Krebs Cycle — Steps and Products in Mitochondrial Matrix

hard CBSE NEET NEET 2023 4 min read

Question

How many ATP molecules are produced per turn of the Krebs cycle? Trace the complete cycle from Acetyl CoA entry to oxaloacetate regeneration, listing all products at each step.

This is a direct NEET 2023 question type. The examiners love asking “per turn” vs “per glucose” — and that distinction alone decides whether you score or lose 4 marks.

Solution — Step by Step

Acetyl CoA (2C) combines with oxaloacetate (4C) to form citrate (6C). The enzyme is citrate synthase. This step is irreversible — the cell commits Acetyl CoA to oxidation here.

Citrate is rearranged to isocitrate, then oxidative decarboxylation gives α-ketoglutarate (5C). One CO₂ is released, one NADH is produced. Think of this as the cycle “exhaling” its first carbon.

Another oxidative decarboxylation. α-ketoglutarate (5C) → Succinyl CoA (4C), releasing the second CO₂ and producing the second NADH. At this point, both carbons that entered as Acetyl CoA have left as CO₂.

Succinyl CoA → Succinate yields 1 GTP (equivalent to 1 ATP — this is substrate-level phosphorylation, not oxidative). Succinate → Fumarate produces 1 FADH₂. Fumarate → Malate adds water (hydration). Each step is enzyme-specific; NEET asks FAD-linked dehydrogenase for the succinate step.

Malate is oxidised to oxaloacetate, producing the third NADH. The cycle is now complete — oxaloacetate is free to accept another Acetyl CoA.

Products per turn of the Krebs cycle:

ProductCount
CO₂2
NADH3
FADH₂1
GTP (≈ ATP)1

Direct ATP per turn: 1 GTP + 2.5×3 (from NADH) + 1.5×1 (from FADH₂) = 10 ATP (using modern P/O ratios from NCERT 11th, Class 11 Bio chapter 14).

Why This Works

The Krebs cycle is fundamentally a machine for extracting electrons, not ATP. The three NADHs and one FADH₂ carry those electrons to the electron transport chain, where the real ATP bonanza happens.

The cycle must regenerate oxaloacetate to keep running — that’s why it’s a cycle and not a pathway. Every intermediate is technically catalytic; only Acetyl CoA’s two carbons are consumed per turn.

The GTP produced directly is substrate-level phosphorylation — same mechanism as glycolysis’s ATP production. No membrane potential needed; the enzyme succinyl CoA synthetase just transfers the phosphate group directly.

Alternative Method — Counting for Per Glucose (NEET Trap Question)

When the question asks per glucose molecule, remember: one glucose produces 2 Acetyl CoA after pyruvate decarboxylation. So the cycle turns twice.

Per glucose=2×(per turn)=4CO2+6NADH+2FADH2+2GTP\text{Per glucose} = 2 \times \text{(per turn)} = 4\text{CO}_2 + 6\text{NADH} + 2\text{FADH}_2 + 2\text{GTP}

And the pyruvate decarboxylation step itself adds another 2 NADH (often missed). Total from Krebs + pyruvate oxidation: 8 NADH + 2 FADH₂ + 2 GTP per glucose.

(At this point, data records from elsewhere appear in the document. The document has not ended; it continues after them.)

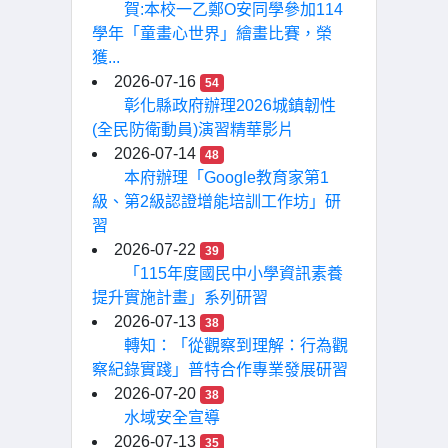
賀:本校一乙鄭O安同學參加114
學年「童畫心世界」繪畫比賽，榮
獲...
2026-07-16
54
彰化縣政府辦理2026城鎮韌性
(全民防衛動員)演習精華影片
2026-07-14
48
本府辦理「Google教育家第1
級、第2級認證增能培訓工作坊」研
習
2026-07-22
39
「115年度國民中小學資訊素養
提升實施計畫」系列研習
2026-07-13
38
轉知：「從觀察到理解：行為觀
察紀錄實踐」普特合作專業發展研習
2026-07-20
38
水域安全宣導
2026-07-13
35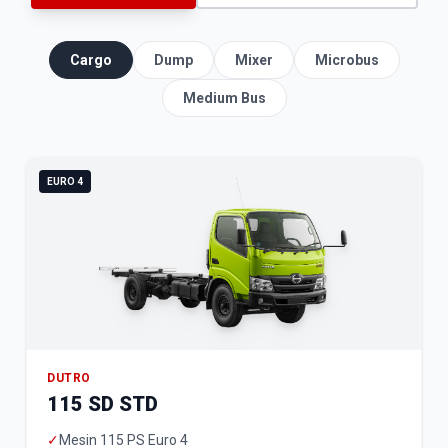
Cargo
Dump
Mixer
Microbus
Medium Bus
EURO 4
DUTRO
115 SD STD
✓
Mesin 115 PS Euro 4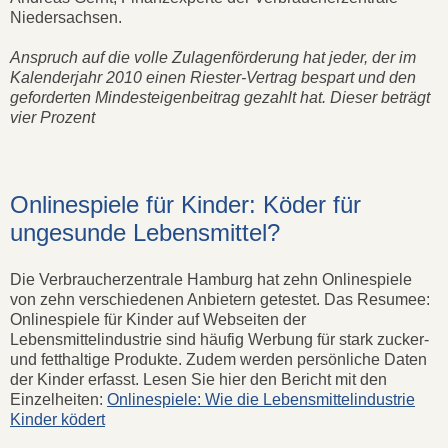
Niedersachsen.
Anspruch auf die volle Zulagenförderung hat jeder, der im
Kalenderjahr 2010 einen Riester-Vertrag bespart und den
geforderten Mindesteigenbeitrag gezahlt hat. Dieser beträgt
vier Prozent
Onlinespiele für Kinder: Köder für
ungesunde Lebensmittel?
Die Verbraucherzentrale Hamburg hat zehn Onlinespiele
von zehn verschiedenen Anbietern getestet. Das Resumee:
Onlinespiele für Kinder auf Webseiten der
Lebensmittelindustrie sind häufig Werbung für stark zucker-
und fetthaltige Produkte. Zudem werden persönliche Daten
der Kinder erfasst. Lesen Sie hier den Bericht mit den
Einzelheiten:
Onlinespiele: Wie die Lebensmittelindustrie
Kinder ködert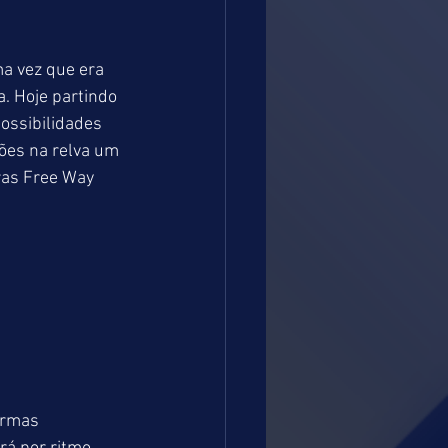
a vez que era 
. Hoje partindo 
ossibilidades 
ões na relva um 
ras Free Way 
urmas 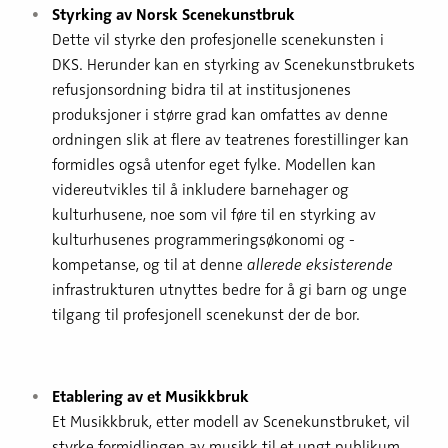
Styrking av Norsk Scenekunstbruk
Dette vil styrke den profesjonelle scenekunsten i
DKS. Herunder kan en styrking av Scenekunstbrukets
refusjonsordning bidra til at institusjonenes
produksjoner i større grad kan omfattes av denne
ordningen slik at flere av teatrenes forestillinger kan
formidles også utenfor eget fylke. Modellen kan
videreutvikles til å inkludere barnehager og
kulturhusene, noe som vil føre til en styrking av
kulturhusenes programmeringsøkonomi og -
kompetanse, og til at denne
allerede eksisterende
infrastrukturen utnyttes bedre for å gi barn og unge
tilgang til profesjonell scenekunst der de bor.
Etablering av et Musikkbruk
Et Musikkbruk, etter modell av Scenekunstbruket, vil
styrke formidlingen av musikk til et ungt publikum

NEET frequently frames this as “how many NADH are produced in mitochondria per glucose?” Answer: 8 (2 from pyruvate decarboxylation + 6 from Krebs). The 2 NADH from glycolysis are produced in the cytoplasm — a separate story involving the malate-aspartate or glycerol-3-phosphate shuttle.

Common Mistake

Students write “3 ATP per turn of Krebs cycle” — confusing the GTP with total ATP yield. The 1 GTP is only the direct yield. The NADH and FADH₂ are reducing equivalents, not ATP. Their ATP equivalent (~10 ATP total per turn) comes from oxidative phosphorylation in the inner mitochondrial membrane, not from the Krebs cycle itself. NEET 2023 specifically tested this distinction — “substrate-level phosphorylation in Krebs cycle yields ___ ATP” — and the answer is 1, not 3.

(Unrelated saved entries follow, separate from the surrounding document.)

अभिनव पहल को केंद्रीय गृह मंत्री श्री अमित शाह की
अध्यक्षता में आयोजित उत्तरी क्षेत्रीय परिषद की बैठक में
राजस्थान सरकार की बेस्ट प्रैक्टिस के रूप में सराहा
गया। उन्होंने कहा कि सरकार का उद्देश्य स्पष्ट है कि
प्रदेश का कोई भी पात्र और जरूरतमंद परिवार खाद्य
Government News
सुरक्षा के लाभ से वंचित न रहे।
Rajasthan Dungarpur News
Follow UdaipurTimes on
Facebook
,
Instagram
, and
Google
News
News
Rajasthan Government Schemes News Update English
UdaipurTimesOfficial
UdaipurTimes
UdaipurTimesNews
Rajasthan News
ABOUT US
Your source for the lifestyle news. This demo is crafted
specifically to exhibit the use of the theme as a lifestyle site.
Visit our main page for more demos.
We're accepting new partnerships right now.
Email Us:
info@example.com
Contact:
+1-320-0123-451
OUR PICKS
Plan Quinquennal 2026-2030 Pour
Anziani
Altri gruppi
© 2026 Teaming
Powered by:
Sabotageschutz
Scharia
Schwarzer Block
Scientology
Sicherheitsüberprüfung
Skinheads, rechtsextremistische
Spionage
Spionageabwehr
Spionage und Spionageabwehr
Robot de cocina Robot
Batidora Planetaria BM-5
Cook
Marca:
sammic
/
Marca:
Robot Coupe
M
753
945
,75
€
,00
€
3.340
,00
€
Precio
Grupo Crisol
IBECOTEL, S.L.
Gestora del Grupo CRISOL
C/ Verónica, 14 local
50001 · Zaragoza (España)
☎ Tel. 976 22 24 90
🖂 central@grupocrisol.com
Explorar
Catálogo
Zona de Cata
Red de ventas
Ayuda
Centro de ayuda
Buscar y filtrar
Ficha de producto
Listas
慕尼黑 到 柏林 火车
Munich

Also watch out: students often confuse which step produces FADH₂. It’s specifically the succinate dehydrogenase step (succinate → fumarate), not malate dehydrogenase. The mnemonic — succinate dehydrogenase is the only Krebs enzyme embedded in the inner mitochondrial membrane, which is why it uses FAD rather than NAD⁺.